The city’s lettings market should continue to see rents rising and low void periods this year, although these may be a little at risk with the aforementioned rising inflation and cost of living prices, especially in relation to utility bills.

In terms of rent, there has already been a bounce back to pre-Covid levels in some cities, but we are likely to see a rise in rent prices primarily because of the supply gap, with some landlords choosing to sell their property in a very good sales market.

As we’ve discussed before, it’s a great time for landlords to sell up. Liverpool has a house price growth that has been outstripping every other UK city and in the last year seen a 10.6 per cent growth. So prices have recovered in the investment market alongside rents and with an absence of stock, demand is high.

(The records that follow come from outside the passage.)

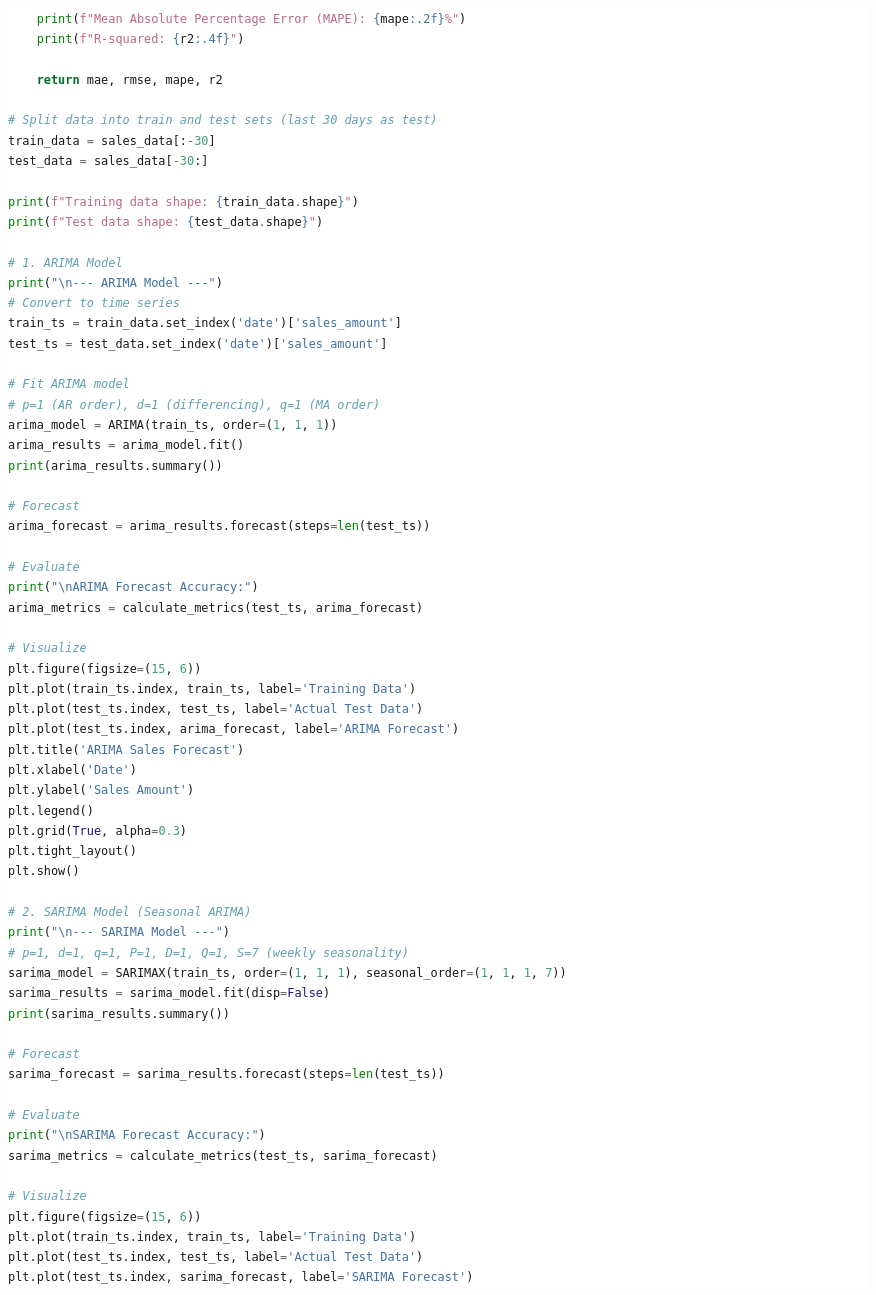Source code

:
 ```python
    print(f"Mean Absolute Percentage Error (MAPE): {mape:.2f}%")
    print(f"R-squared: {r2:.4f}")
    
    return mae, rmse, mape, r2

# Split data into train and test sets (last 30 days as test)
train_data = sales_data[:-30]
test_data = sales_data[-30:]

print(f"Training data shape: {train_data.shape}")
print(f"Test data shape: {test_data.shape}")

# 1. ARIMA Model
print("\n--- ARIMA Model ---")
# Convert to time series
train_ts = train_data.set_index('date')['sales_amount']
test_ts = test_data.set_index('date')['sales_amount']

# Fit ARIMA model
# p=1 (AR order), d=1 (differencing), q=1 (MA order)
arima_model = ARIMA(train_ts, order=(1, 1, 1))
arima_results = arima_model.fit()
print(arima_results.summary())

# Forecast
arima_forecast = arima_results.forecast(steps=len(test_ts))

# Evaluate
print("\nARIMA Forecast Accuracy:")
arima_metrics = calculate_metrics(test_ts, arima_forecast)

# Visualize
plt.figure(figsize=(15, 6))
plt.plot(train_ts.index, train_ts, label='Training Data')
plt.plot(test_ts.index, test_ts, label='Actual Test Data')
plt.plot(test_ts.index, arima_forecast, label='ARIMA Forecast')
plt.title('ARIMA Sales Forecast')
plt.xlabel('Date')
plt.ylabel('Sales Amount')
plt.legend()
plt.grid(True, alpha=0.3)
plt.tight_layout()
plt.show()

# 2. SARIMA Model (Seasonal ARIMA)
print("\n--- SARIMA Model ---")
# p=1, d=1, q=1, P=1, D=1, Q=1, S=7 (weekly seasonality)
sarima_model = SARIMAX(train_ts, order=(1, 1, 1), seasonal_order=(1, 1, 1, 7))
sarima_results = sarima_model.fit(disp=False)
print(sarima_results.summary())

# Forecast
sarima_forecast = sarima_results.forecast(steps=len(test_ts))

# Evaluate
print("\nSARIMA Forecast Accuracy:")
sarima_metrics = calculate_metrics(test_ts, sarima_forecast)

# Visualize
plt.figure(figsize=(15, 6))
plt.plot(train_ts.index, train_ts, label='Training Data')
plt.plot(test_ts.index, test_ts, label='Actual Test Data')
plt.plot(test_ts.index, sarima_forecast, label='SARIMA Forecast')
```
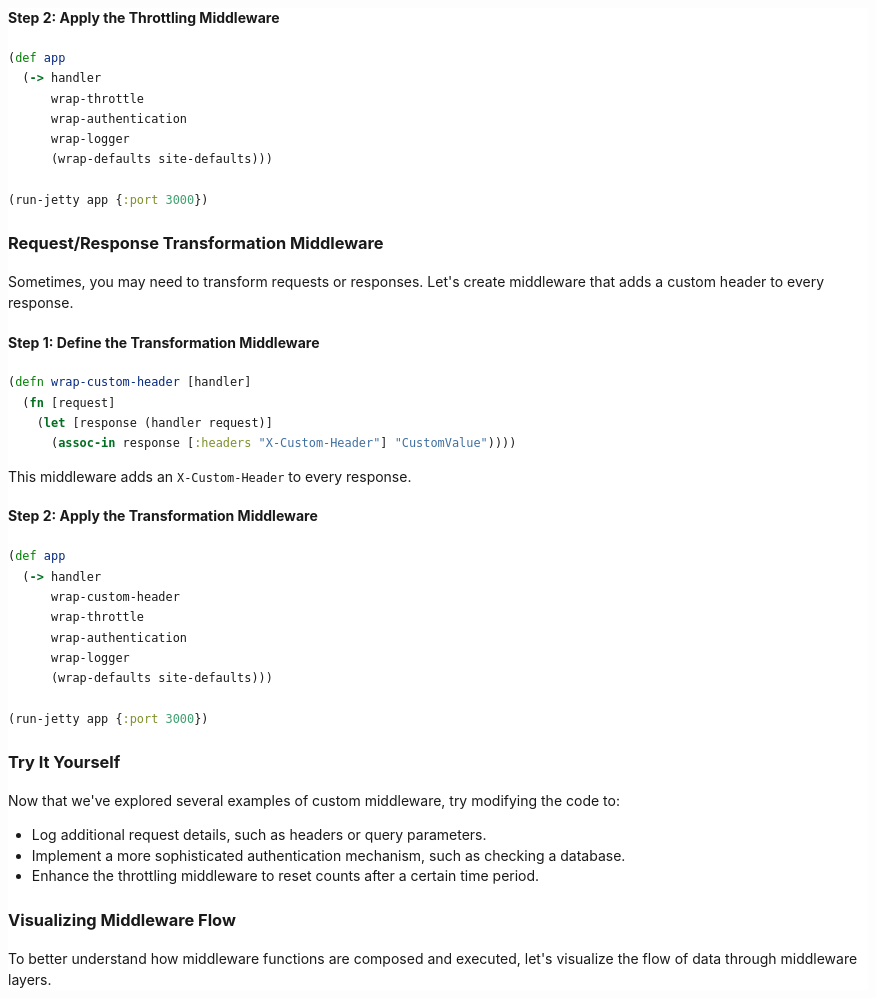 #### Step 2: Apply the Throttling Middleware

```clojure
(def app
  (-> handler
      wrap-throttle
      wrap-authentication
      wrap-logger
      (wrap-defaults site-defaults)))

(run-jetty app {:port 3000})
```

### Request/Response Transformation Middleware

Sometimes, you may need to transform requests or responses. Let's create middleware that adds a custom header to every response.

#### Step 1: Define the Transformation Middleware

```clojure
(defn wrap-custom-header [handler]
  (fn [request]
    (let [response (handler request)]
      (assoc-in response [:headers "X-Custom-Header"] "CustomValue"))))
```

This middleware adds an `X-Custom-Header` to every response.

#### Step 2: Apply the Transformation Middleware

```clojure
(def app
  (-> handler
      wrap-custom-header
      wrap-throttle
      wrap-authentication
      wrap-logger
      (wrap-defaults site-defaults)))

(run-jetty app {:port 3000})
```

### Try It Yourself

Now that we've explored several examples of custom middleware, try modifying the code to:

- Log additional request details, such as headers or query parameters.
- Implement a more sophisticated authentication mechanism, such as checking a database.
- Enhance the throttling middleware to reset counts after a certain time period.

### Visualizing Middleware Flow

To better understand how middleware functions are composed and executed, let's visualize the flow of data through middleware layers.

We can’t see stock levels getting back to normal quickly, but at some point in the next 12-18 months they will begin to improve. We know this because we know what is being built and the completion dates and it’s making us feel positive.

In the meantime, we, like our competitors, do not have as much property to sell at this time of year as we usually do, but we still have a good pipeline to get through, keeping us busy. In truth, one of the reasons there isn’t much on our books is because we have sold so well.

In response we are growing our rental side, keeping void levels low and helping rents improve by encouraging landlords to review those that have been at the same level for the last four or five years. This is not about unthinkingly driving rents up, it’s more about matching the market and looking after our landlords.

The Landlord Licensing scheme that is to be introduced in April could also have a say in how the year plays out. We think it may encourage more people to sell up rather than pay an annual fee of up to £500 and subject themselves to the kind of intense scrutiny that they might feel they don’t warrant.

After a couple of years of uncertainty as well as seismic changes in the housing market we want stability. Covid-19 might yet have a sting in its tail and earthquakes are not out of the question in Westminster. We can only cross our fingers for a normal year and work very hard to make it happen.